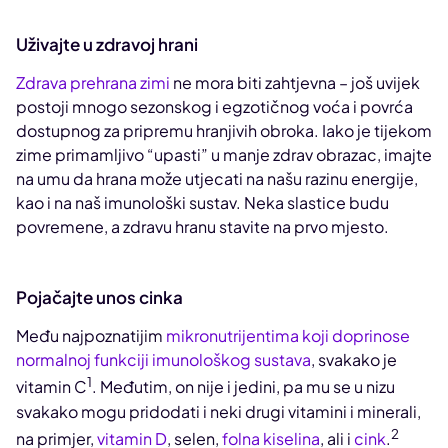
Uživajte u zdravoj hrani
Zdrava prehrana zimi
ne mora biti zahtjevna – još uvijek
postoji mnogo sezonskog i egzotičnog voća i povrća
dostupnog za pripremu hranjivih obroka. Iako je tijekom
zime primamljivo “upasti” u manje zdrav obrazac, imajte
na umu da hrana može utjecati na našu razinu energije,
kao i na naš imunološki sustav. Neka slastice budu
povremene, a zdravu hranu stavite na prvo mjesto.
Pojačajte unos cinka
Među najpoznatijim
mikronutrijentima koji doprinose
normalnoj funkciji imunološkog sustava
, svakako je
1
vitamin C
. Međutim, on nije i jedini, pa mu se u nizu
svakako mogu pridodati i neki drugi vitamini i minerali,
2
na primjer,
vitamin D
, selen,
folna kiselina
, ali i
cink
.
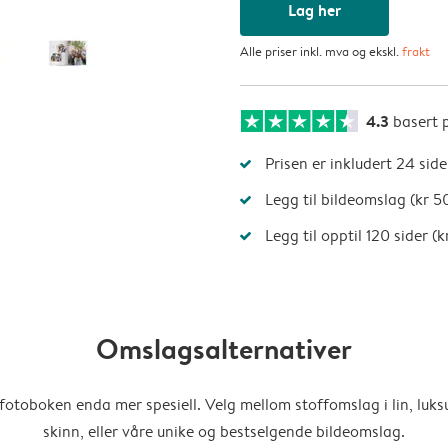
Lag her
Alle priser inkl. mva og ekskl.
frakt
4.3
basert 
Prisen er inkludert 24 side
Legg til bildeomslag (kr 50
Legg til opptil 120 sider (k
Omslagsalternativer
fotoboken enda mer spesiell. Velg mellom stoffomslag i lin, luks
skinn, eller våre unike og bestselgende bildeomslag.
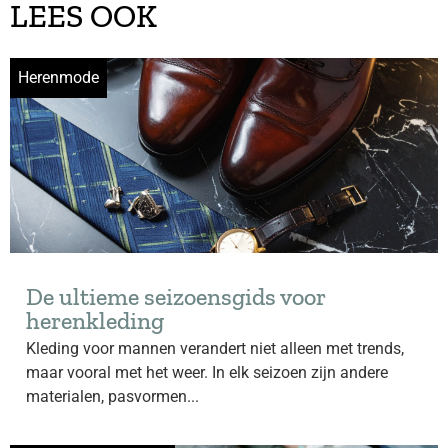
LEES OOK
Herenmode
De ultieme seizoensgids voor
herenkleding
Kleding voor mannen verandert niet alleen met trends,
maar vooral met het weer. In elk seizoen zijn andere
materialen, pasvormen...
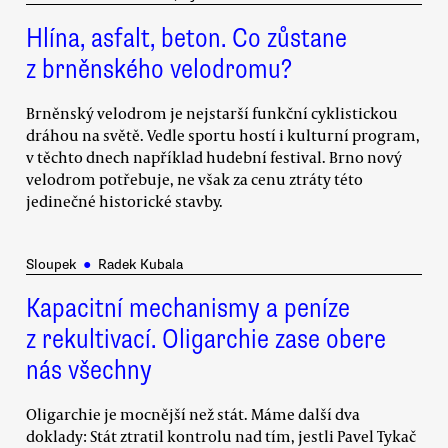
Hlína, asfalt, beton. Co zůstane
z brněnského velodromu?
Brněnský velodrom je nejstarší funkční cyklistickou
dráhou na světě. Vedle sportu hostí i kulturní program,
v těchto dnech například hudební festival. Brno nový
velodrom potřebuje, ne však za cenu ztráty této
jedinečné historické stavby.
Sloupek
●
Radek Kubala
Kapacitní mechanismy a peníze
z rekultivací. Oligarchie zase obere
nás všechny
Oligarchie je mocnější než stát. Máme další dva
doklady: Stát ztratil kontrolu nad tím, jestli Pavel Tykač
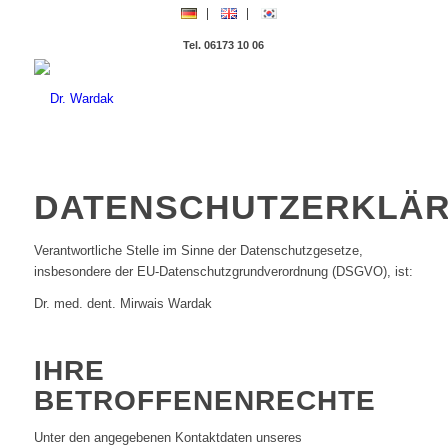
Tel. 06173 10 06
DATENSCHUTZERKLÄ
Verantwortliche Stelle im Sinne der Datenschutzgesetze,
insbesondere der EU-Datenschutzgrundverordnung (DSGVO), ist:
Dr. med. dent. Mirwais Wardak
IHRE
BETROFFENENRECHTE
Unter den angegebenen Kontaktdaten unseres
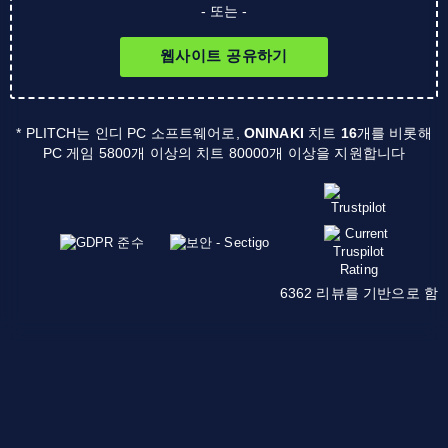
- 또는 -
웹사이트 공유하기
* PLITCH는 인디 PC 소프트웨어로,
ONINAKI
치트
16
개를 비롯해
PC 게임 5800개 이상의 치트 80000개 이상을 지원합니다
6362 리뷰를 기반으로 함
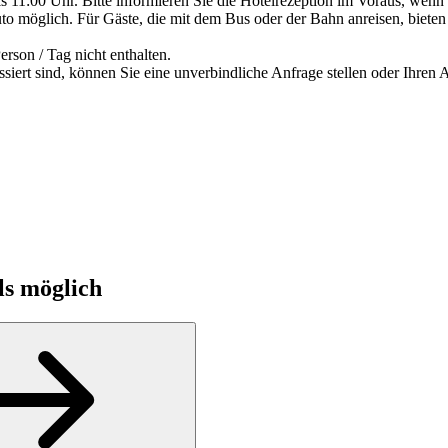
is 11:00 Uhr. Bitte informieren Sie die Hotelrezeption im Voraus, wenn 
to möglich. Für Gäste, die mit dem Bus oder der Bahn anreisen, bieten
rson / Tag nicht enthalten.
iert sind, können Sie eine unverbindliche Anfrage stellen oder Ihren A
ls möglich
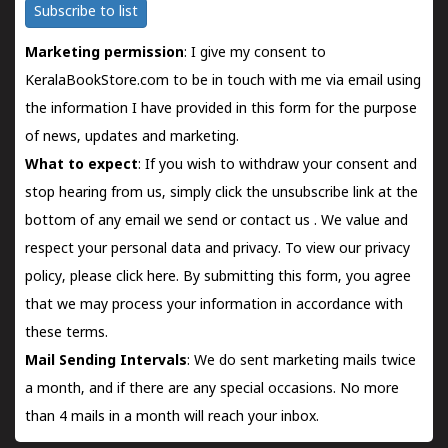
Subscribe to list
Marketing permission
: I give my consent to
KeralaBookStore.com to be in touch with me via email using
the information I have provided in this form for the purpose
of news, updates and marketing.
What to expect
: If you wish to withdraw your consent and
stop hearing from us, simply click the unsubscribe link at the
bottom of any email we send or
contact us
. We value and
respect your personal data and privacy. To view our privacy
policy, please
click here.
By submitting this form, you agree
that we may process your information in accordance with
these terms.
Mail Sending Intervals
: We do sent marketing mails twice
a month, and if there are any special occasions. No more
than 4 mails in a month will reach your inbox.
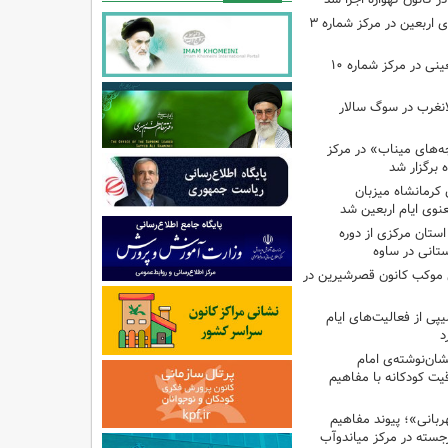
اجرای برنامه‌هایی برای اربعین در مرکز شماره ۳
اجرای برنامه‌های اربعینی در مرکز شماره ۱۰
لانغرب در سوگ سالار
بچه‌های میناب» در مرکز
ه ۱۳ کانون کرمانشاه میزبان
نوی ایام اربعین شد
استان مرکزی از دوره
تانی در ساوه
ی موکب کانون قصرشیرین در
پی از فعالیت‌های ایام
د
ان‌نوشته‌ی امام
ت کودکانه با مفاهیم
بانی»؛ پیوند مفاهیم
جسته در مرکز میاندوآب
_ _ _ _
Return, exactly as they appear, the lines from the line containing "By submitting this form, you agree" through the end of the records above, both ends included, without pictures.

By submitting this form, you agree
that we may process your information in accordance with
these terms.
Mail Sending Intervals
: We do sent marketing mails twice
a month, and if there are any special occasions. No more
than 4 mails in a month will reach your inbox.
اجرای برنامه‌هایی برای اربعین در مرکز شماره ۳
اجرای برنامه‌های اربعینی در مرکز شماره ۱۰
لانغرب در سوگ سالار
بچه‌های میناب» در مرکز
ه ۱۳ کانون کرمانشاه میزبان
نوی ایام اربعین شد
استان مرکزی از دوره
تانی در ساوه
ی موکب کانون قصرشیرین در
پی از فعالیت‌های ایام
د
ان‌نوشته‌ی امام
ت کودکانه با مفاهیم
بانی»؛ پیوند مفاهیم
جسته در مرکز میاندوآب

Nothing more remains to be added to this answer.